We need more ways to help data scientists and policymakers navigate the complexities of projects involving personal data and their impact on people’s lives. Regulation has a role to play here. Data protection laws are being reviewed and updated around the world.

For example, in Australia the draft Productivity Commission report on data sharing and use recommends the introduction of new ‘consumer rights’ over their personal data. Bodies such the Office of the Information Commissioner help organisations understand if they’re treating personal data in a principled manner that promotes best practice.

Guidelines are also being produced to help organisations be more transparent and accountable in how they use data to make decisions. For instance, The Open Data Institute in the UK has developed openness principles designed to build trust in how data is stored and used. Algorithmic transparency is being contemplated as part of the EU Free Flow of Data Initiative and has become a focus of academic study in the US.

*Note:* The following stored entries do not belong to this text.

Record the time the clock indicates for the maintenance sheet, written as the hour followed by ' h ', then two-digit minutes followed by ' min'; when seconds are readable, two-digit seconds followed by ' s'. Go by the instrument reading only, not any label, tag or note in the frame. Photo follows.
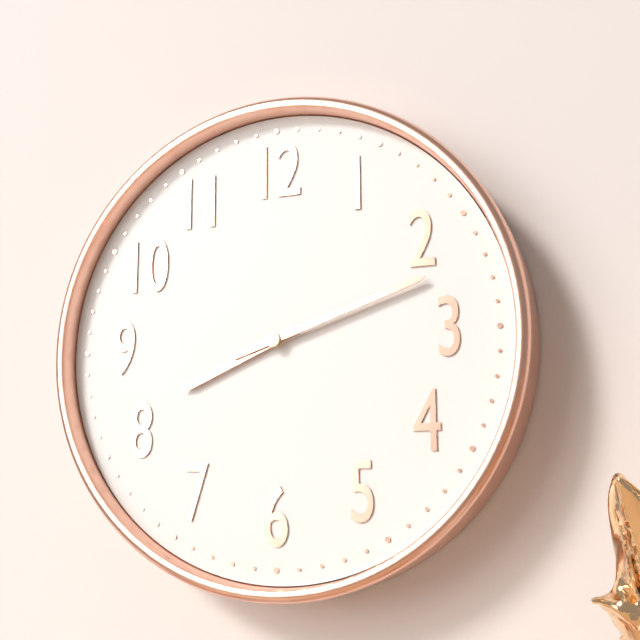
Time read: 8 h 12 min
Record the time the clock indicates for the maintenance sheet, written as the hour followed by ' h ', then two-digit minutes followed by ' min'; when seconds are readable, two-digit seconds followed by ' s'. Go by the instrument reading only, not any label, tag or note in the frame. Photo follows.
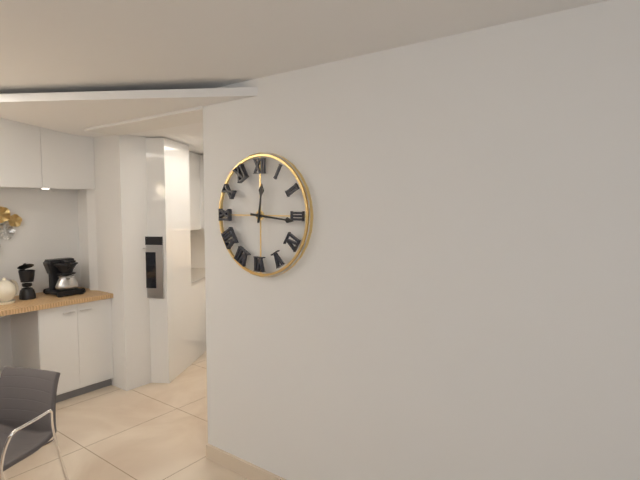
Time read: 12 h 16 min
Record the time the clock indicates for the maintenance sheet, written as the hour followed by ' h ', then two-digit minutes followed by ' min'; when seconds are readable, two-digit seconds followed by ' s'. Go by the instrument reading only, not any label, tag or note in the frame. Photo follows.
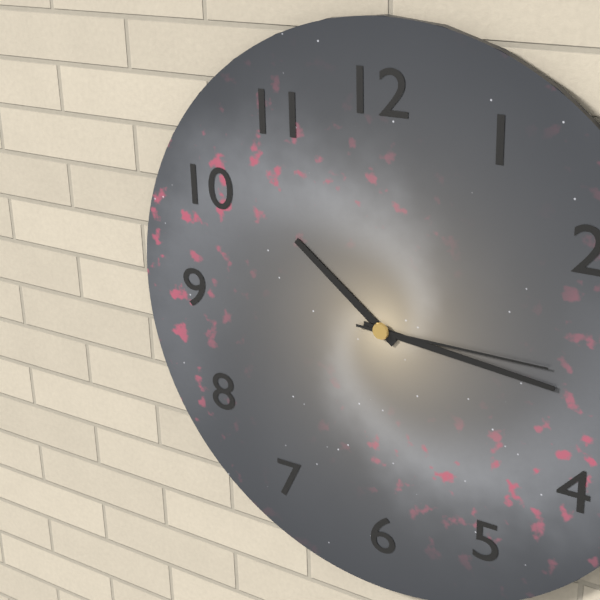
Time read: 10 h 16 min 15 s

Ethics can help bridge the gap between compliance and our evolving expectations of what is fair and reasonable data usage.

However, we cannot rely on regulation alone. Legal, transparent data models can still be ‘bad’ according to O’Neil’s standards. Widely known errors in a model could still cause real harm to people if left unaddressed. An organisation’s normal processes might not be accessible or suitable for certain people – the elderly, ill and those with limited literacy – leaving them at risk. It could be a data model within a sensitive policy area, where a higher duty of care exists to ensure data models do not reflect bias. For instance, proposals to replace passports with facial recognition and fingerprint scanning would need to manage the potential for racial profiling and other issues.

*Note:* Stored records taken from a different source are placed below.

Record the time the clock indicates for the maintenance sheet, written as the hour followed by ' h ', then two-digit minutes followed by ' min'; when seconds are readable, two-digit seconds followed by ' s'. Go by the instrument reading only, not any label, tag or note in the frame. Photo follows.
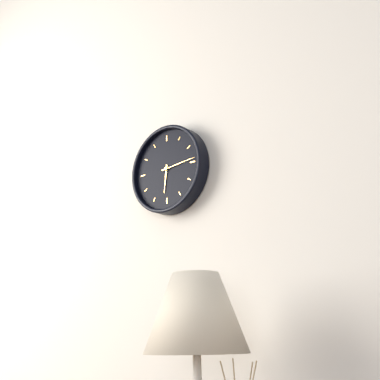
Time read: 6 h 14 min
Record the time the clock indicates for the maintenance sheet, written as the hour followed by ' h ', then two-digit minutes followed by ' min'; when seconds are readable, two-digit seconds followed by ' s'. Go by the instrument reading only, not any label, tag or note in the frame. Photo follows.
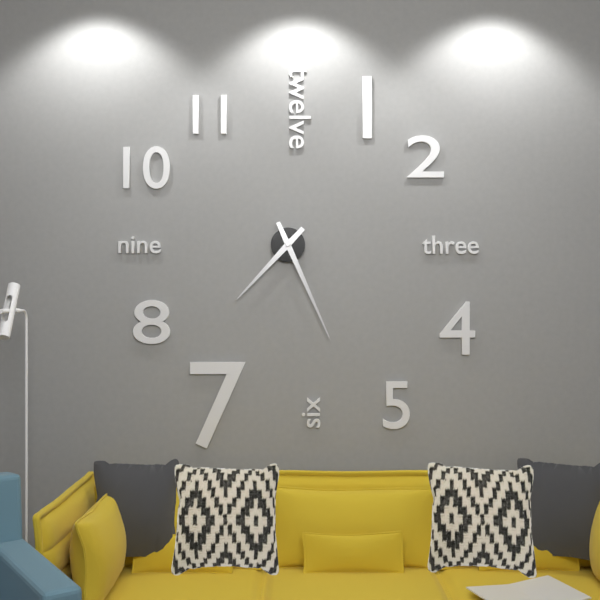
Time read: 7 h 26 min
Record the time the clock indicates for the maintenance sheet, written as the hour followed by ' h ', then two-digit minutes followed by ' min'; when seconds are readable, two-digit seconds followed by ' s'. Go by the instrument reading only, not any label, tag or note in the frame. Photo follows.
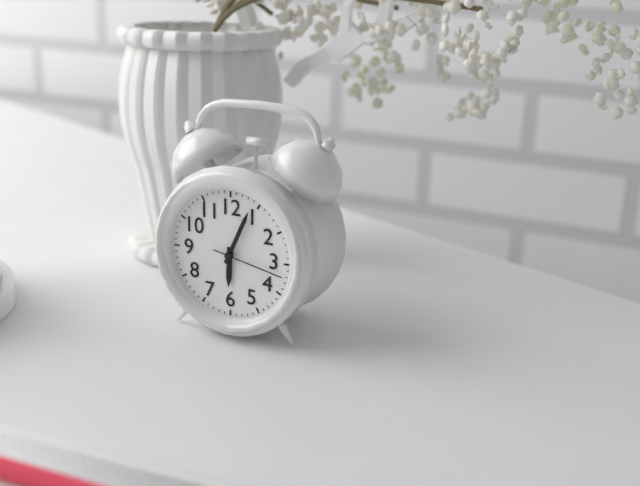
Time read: 6 h 04 min 17 s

Ethics can help bridge the gap between compliance and our evolving expectations of what is fair and reasonable data usage. O’Neil describes data models as “opinions put down in maths”. Taking an ethics based approach to data driven decision making helps us confront those opinions head on.

Building an ethical framework

Ethics frameworks can help us put a data model in context and assess its relative strengths and weaknesses. Ethics can bring to the forefront how people might be affected by the design choices made in the course of building a data model.

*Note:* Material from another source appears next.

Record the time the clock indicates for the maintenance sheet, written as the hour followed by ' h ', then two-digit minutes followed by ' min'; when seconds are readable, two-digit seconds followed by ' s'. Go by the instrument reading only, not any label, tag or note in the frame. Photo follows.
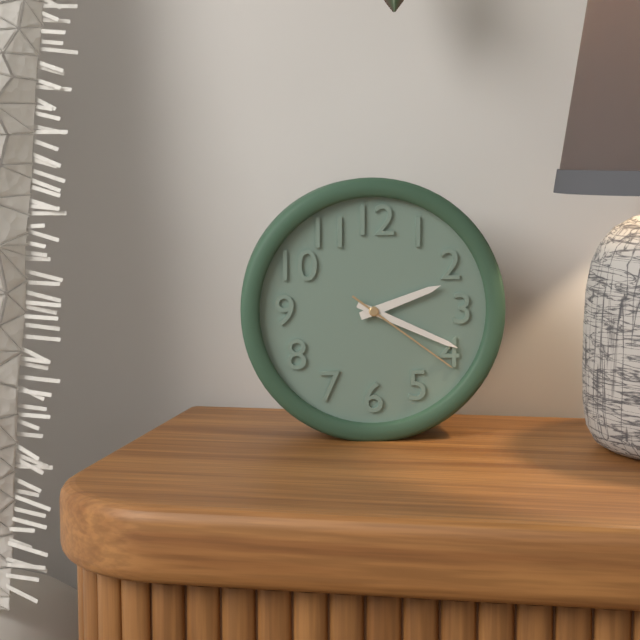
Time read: 2 h 19 min 21 s
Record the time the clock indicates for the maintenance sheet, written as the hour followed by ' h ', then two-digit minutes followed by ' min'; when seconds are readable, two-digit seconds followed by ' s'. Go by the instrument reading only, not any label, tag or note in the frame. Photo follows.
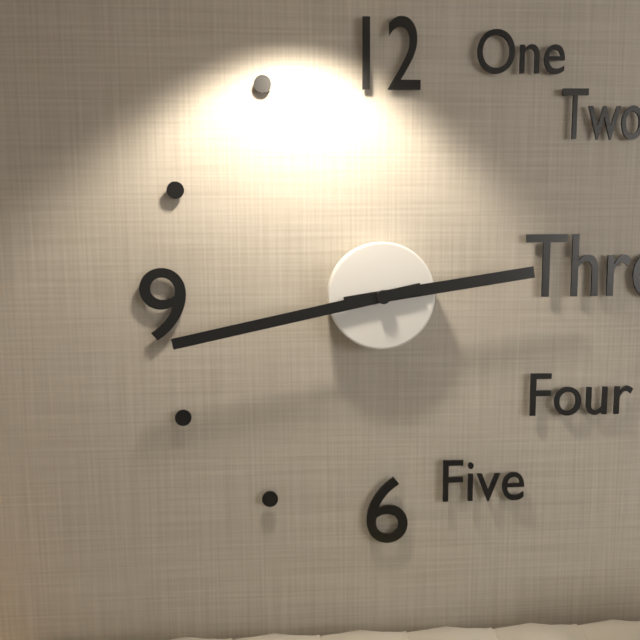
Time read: 2 h 43 min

An ethics based approach to data driven decisions would start by asking questions such as:

  • Are we compliant with the relevant laws and regulation?
  • Do people understand how a decision is being made?
  • Do they have some control over how their data is used?
  • Can they appeal a decision?

However, it would also encourage data scientists to go beyond these compliance oriented questions to consider issues such as:

  • Which people will be affected by the data model?
  • Are the appeal mechanisms useful and accessible to the people who will need them most?
  • Have we taken all possible steps to ensure errors, inaccuracies and biases in our model have been removed?
  • What impact could potential errors or inaccuracies have? What is an acceptable margin of error?
  • Have we clearly defined how this model will be used and outlined its limitations? What kinds of topics would it be inappropriate to apply this modelling to?

There’s no debate right now to help us understand the parameters of reasonable and acceptable data model design. What’s considered ‘ethical’ changes as we do, as technologies evolve and new opportunities and consequences emerge.

Bringing data ethics into data science reminds us we’re human. Our data models reflect design choices we make and affect people’s lives. Although ethics can be messy and hard to pin down, we need a debate around data ethics.